A new study calls for immediate attention. “The 2016 annual meeting of the American Association for the Advancement of Science (AAAS), found that despite efforts to limit future emissions, the number of premature deaths linked to air pollution will climb over the next two decades unless more aggressive targets are set.”
Specifics came to light in Special Report 20, Burden of Disease Attributable to Coal-Burning and Other Major Sources of Air Pollution in China. It is “the first comprehensive assessment of the current and predicted burdens of disease attributable to coal-burning and other major sources of particulate matter air pollution (PM2.5) in China at the national and provincial levels.”
It was supported and initiated by the Global Burden of Disease – Major Air Pollution Sources (GDB MAPS) project, an international collaboration of Tsinghua University, the Health Effects Institute, the Institute for Health Metrics and Evaluation (IHME), and the University of British Columbia.

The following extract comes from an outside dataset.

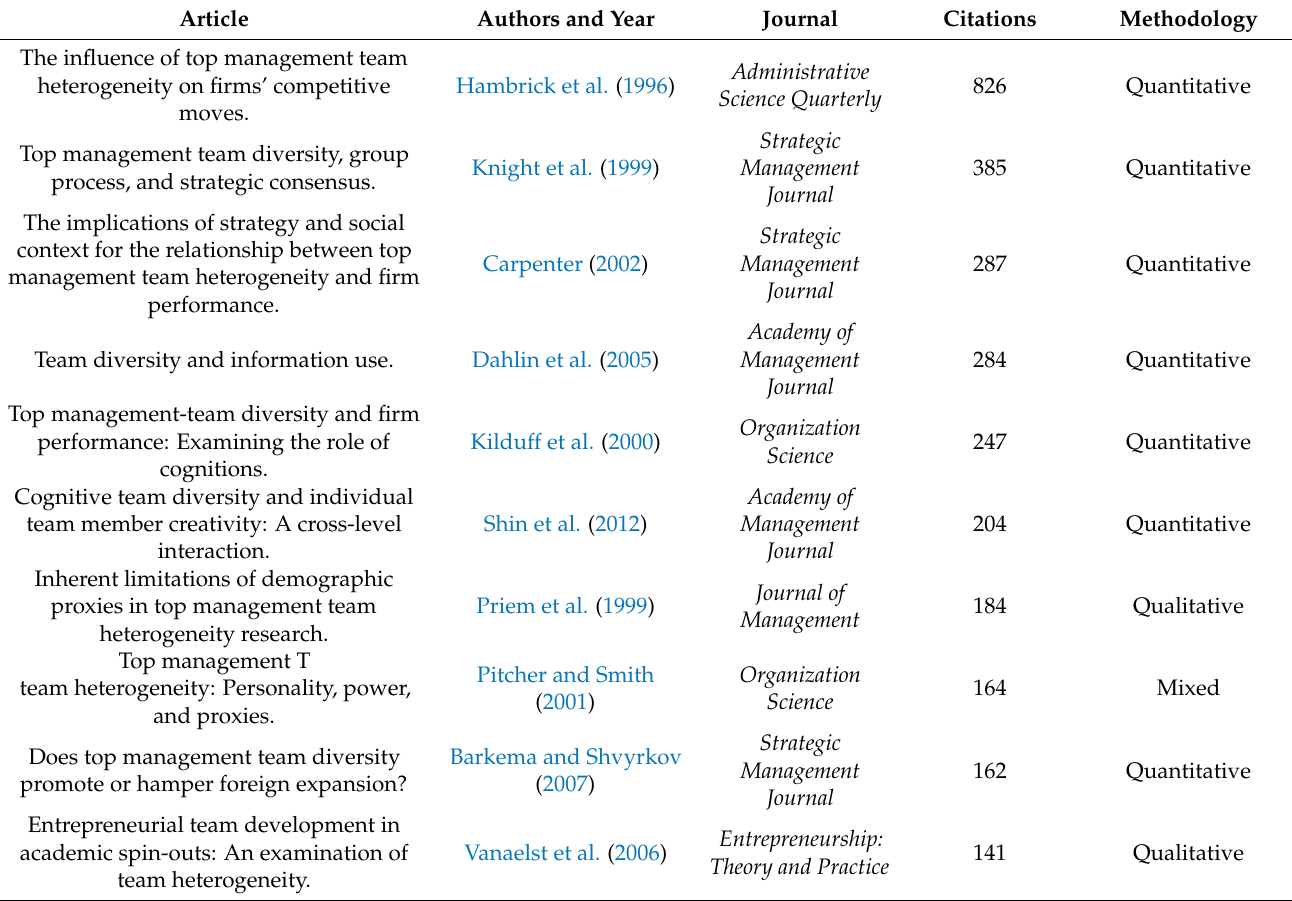
Table 2. Top ten most-cited articles.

“The GBD is the largest and most comprehensive effort to date to measure epidemiological levels and trends worldwide,” said Zhou Maigeng, Deputy Director of the National Center for Chronic and Non-communicable Disease Control and Prevention of the China Center for Disease Control. Maigeng is the lead author of the GBD 2013 Chinese analysis published in the British medical journal The Lancet in October 2015.
Maigeng points out, “Based on Chinese data, we found that outdoor air pollution was the 5th leading cause of premature death in China in 2013.”
Business Green notes, “Under each scenario average PM 2.5 levels are expected to fall as clean technologies become more widespread. But the report also warns the impact on public health could still worsen over the coming decade.”